#### [Written task]
Repeat the records below exactly, beginning at the first line and finishing with the line that contains "the settings of seven famous films, from".

[Data items]
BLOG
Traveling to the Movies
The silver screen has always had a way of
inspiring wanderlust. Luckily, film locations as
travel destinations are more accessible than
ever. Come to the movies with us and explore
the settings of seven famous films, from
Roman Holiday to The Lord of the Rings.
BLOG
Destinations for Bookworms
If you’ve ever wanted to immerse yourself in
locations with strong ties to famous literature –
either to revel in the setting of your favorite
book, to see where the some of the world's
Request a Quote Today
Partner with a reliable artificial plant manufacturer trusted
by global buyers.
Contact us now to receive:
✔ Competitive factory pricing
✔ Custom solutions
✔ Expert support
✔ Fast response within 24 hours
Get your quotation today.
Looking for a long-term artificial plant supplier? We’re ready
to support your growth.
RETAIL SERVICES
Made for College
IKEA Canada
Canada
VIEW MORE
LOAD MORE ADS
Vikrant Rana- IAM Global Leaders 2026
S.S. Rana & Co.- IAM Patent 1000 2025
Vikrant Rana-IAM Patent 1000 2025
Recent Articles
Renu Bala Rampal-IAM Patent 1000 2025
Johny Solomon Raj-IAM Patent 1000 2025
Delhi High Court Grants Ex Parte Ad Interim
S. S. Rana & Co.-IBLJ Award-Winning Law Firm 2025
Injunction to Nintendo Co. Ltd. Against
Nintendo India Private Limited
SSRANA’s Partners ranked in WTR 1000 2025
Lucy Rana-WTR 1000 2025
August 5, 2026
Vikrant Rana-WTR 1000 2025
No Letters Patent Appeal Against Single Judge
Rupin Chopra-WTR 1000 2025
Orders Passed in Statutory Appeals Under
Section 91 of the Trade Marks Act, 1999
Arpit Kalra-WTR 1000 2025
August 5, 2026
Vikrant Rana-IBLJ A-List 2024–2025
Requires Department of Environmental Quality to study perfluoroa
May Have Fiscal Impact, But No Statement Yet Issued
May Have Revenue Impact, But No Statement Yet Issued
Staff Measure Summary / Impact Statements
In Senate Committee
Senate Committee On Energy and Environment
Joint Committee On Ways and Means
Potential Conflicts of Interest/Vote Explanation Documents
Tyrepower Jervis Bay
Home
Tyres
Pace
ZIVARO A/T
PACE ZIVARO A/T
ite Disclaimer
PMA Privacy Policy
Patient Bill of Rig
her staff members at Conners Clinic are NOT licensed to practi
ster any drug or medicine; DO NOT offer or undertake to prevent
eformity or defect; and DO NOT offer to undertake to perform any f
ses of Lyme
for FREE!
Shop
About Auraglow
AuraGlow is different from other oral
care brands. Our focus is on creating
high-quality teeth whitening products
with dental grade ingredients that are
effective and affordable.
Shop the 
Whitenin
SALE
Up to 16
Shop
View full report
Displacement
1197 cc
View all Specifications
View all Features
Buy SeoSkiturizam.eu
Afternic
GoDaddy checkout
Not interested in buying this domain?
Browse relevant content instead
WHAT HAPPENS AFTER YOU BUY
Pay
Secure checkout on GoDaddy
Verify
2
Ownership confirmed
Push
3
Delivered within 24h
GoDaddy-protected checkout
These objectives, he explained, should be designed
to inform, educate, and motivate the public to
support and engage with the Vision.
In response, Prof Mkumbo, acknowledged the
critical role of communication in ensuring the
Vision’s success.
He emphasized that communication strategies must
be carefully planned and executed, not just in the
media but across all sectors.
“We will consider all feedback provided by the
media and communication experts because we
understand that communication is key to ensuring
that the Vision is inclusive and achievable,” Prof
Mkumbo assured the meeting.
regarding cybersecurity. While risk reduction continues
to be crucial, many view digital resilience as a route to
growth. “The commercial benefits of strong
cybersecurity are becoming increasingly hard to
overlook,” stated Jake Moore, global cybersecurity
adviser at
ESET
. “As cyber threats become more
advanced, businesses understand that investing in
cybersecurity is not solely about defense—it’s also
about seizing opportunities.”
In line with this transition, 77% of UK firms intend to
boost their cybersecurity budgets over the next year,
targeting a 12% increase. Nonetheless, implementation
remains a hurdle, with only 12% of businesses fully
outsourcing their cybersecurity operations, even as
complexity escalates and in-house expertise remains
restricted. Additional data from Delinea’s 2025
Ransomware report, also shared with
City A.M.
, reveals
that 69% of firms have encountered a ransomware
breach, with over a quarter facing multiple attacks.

#### [Written solution]
BLOG
Traveling to the Movies
The silver screen has always had a way of
inspiring wanderlust. Luckily, film locations as
travel destinations are more accessible than
ever. Come to the movies with us and explore
the settings of seven famous films, from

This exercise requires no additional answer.